今天,带来Matlab中绘制二元直方图,即绘制两个元素直方图的函数histogram2,它与直方图函数一致,只不过多了一个维度,它将数据分组到二维 bin 中。
本文,主要介绍histogram2函数的常见用法、语法说明、向量直方图、指定分割区块(bin)数量、修改直方图的bin数量、按高度对直方图条形着色、块状直方图视图、指定直方图bin的边界、直方图的归一化、直方图属性的调整、直方图的保存与加载等方面的介绍。
下面我们将开始非常详细的 Matlab histogram2 函数语法介绍,实例引用,结果展示。首先,我们给出 Matlab 中关于 histogram2 函数的帮助文本如下:
>> help histogram2
histogram2 Plots a bivariate histogram.
histogram2(X,Y) plots a bivariate histogram of X and Y. X and Y can be
arrays of any shape, but they must have the same size. histogram2
determines the bin edges using an automatic binning algorithm that
returns uniform bins of an area chosen to cover the range of values in
X and Y and reveal the shape of the underlying distribution.
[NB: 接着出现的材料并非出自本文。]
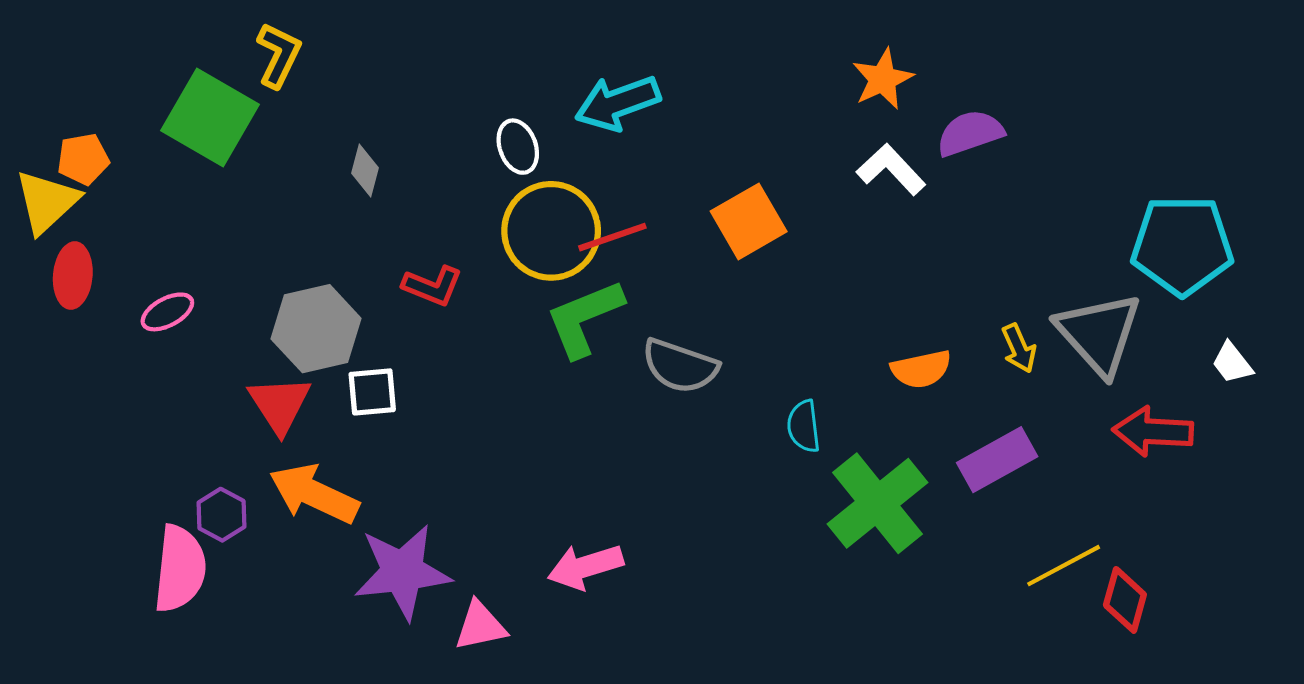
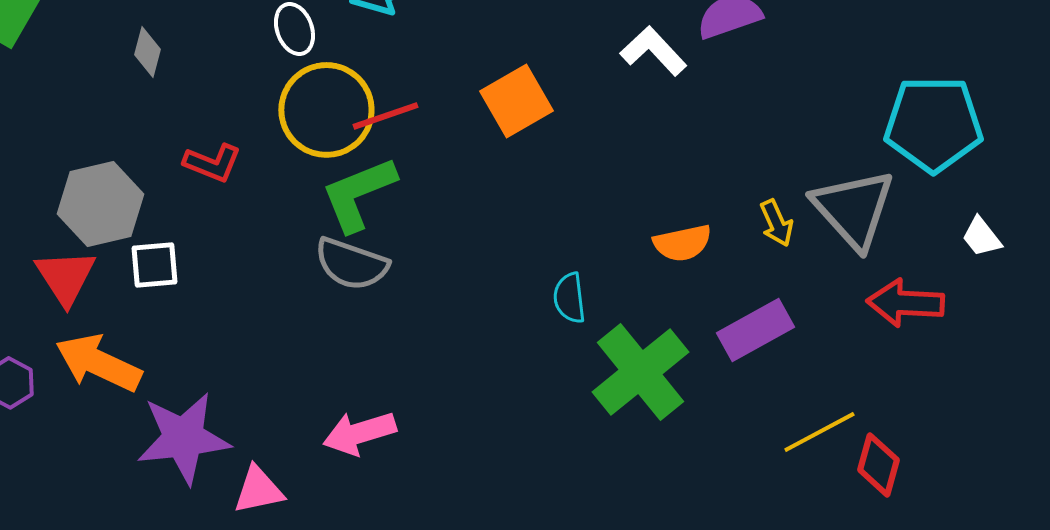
gray semicircle: (680, 366) -> (351, 264), moved

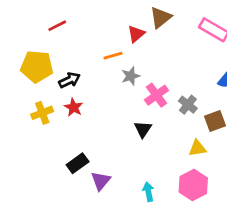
histogram2(X,Y,NBINS), where NBINS is a scalar or 2-element vector,
specifies the number of bins to use. A scalar specifies the same number
of bins in each dimension, whereas the 2-element vector [nbinsx nbinsy]
specifies a different number of bins for the X and Y dimensions.
histogram2(X,Y,XEDGES,YEDGES), where XEDGES and YEDGES are vectors,
specifies the edges of the bins.
The value [X(k),Y(k)] is in the (i,j)th bin if XEDGES(i) <= X(k) <
XEDGES(i+1) and YEDGES(j) <= Y(k) < YEDGES(j+1). The last bins in the
X and Y dimensions will also include the upper edge. For example,
[X(k),Y(k)] will fall into the i-th bin in the last row if
XEDGES(end-1) <= X(k) <= XEDGES(end) && YEDGES(i) <= Y(k) < YEDGES(i+1).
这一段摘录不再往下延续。